Yes, the ISIC card works much better than your own student ID. Not only is it instantly recognized everywhere, it also gets you all sorts of other perks, including discounts on the Heathrow Express and National Express coaches; Eurail tickets; at hostels and hostel-booking sites; some tours, sights (eg: London Eye, Westminster Abbey, Tower of London), and restaurantsLonely Planet guidebooks; cellphone or SIM-card rentals;24-hour help line emergency service; access to flexible airfares; discounts at the Apple Store and Target.com; and basic travel accident and sickness insurance.

Just beyond student-hood
If you're no longer a student but are still under 26 you can get an International Youth Identity Card from the same people, which will get you the insurance and some of the discounts (but not student admission prices in museums).

Teacher ID cards - The ITIC

By the way, the ISIC folks also provide the standard and widely accepted International Teacher Identity Card, or ITIC. This, too, is good for all sorts of discounts.

Like a student, announce to museum ticket desks (and anywhere else) that you are a teacher or professor and watch the discounts materialize—sometimes you even get in for free (though sometimes only if you have a class in tow).

Student airfares

Important point to understand from the outset: there's no guarantee that a "student fare" will be the cheapest one available.

Seriously. In these days of deep discounting and fire-sale prices, you'll often fare better just searching out a cheap ticket the way the rest of us who can no longer pass for the picture of the guy on our old college ID cards do. (Start here to do that.)

Why bother with a student fare? The flexibility.

But here's where student fares come in real handy. Most cheap fares have a maximum stay of 30 days.

That just ain't long enough, whether you're studying abroad or simply taking a few months to bum around Europe. (Though sometimes you'll find a cheap fare with a return window of nine months, which might be plenty.) Other fares are only good for travel from a certain date to a certain date, and that "to" date falls well before you plan to come home again.
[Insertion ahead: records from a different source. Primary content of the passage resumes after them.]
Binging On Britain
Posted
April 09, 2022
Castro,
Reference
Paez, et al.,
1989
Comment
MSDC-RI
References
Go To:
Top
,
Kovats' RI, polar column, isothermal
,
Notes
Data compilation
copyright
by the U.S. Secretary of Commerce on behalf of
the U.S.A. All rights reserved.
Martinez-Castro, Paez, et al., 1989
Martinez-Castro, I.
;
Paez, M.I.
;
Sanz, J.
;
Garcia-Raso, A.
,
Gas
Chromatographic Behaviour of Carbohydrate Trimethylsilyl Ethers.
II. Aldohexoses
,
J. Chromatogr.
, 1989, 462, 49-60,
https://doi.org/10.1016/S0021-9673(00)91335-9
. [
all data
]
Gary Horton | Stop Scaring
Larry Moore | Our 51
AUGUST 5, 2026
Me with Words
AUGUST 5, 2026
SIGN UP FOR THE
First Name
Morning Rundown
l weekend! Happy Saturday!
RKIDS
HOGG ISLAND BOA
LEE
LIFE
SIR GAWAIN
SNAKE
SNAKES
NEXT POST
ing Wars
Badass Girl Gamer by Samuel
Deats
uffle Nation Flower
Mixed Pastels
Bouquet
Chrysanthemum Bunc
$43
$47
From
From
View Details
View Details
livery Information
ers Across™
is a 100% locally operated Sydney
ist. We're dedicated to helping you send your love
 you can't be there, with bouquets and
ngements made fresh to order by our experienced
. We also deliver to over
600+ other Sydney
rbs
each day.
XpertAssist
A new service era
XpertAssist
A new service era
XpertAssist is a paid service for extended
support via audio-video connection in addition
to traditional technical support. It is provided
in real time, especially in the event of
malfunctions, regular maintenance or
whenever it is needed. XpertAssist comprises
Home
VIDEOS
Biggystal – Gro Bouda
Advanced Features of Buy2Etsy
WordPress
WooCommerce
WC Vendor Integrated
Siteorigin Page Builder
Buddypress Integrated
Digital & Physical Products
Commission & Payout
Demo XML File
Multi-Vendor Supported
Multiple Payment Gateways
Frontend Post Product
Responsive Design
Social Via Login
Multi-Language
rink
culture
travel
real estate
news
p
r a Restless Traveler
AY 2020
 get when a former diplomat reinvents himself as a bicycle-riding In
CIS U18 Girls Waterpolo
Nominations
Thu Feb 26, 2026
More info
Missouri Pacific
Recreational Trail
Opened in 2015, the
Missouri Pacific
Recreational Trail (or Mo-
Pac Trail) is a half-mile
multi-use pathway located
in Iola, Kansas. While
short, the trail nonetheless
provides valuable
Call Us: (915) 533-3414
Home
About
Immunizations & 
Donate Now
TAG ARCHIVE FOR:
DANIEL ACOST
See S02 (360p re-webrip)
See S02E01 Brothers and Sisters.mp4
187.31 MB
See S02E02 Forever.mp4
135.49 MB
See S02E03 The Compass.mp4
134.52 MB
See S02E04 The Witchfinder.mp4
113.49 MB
However, there are special air tickets designed for student needs that might be worth the extra expense.

I'm talkin' long-term or open-ended airfares that'll let you traipse around the Continent for three or four months, or study abroad for a year (yes, go for a full year; don't bother signing up for this namby-pamby single semester stuff—you'll thank me later) without having to know yet what date you'll finally drag your sorry ass back Stateside for the fall semester.

(Hint: try for three days before classes start again; that should be enough time to do laundry, get in some quality time with the folks, and make your way back to campus.)

Those kind of open-ended tickets are available to anyone, of course, but usually they come at a premium—and when I say "premium" I mean four figures, and the first one ain't necessarily a "1." For students, you can get the same open-ended deal for much less.

Where to find student airfares

Your friendly neighborhood travel agent (if you can find one not put out of business by the Internet) should be able to help.

But for real bargains, go straight to the student travel experts. Since such outfits as Aussie-born STA and Mass-based Student Universe specialize in backpacking students, they're adept at finding rock-bottom rates for all folks in high school, college, grad school—just about anyone under age 26, as well as teachers, though they'll search great deals for anyone.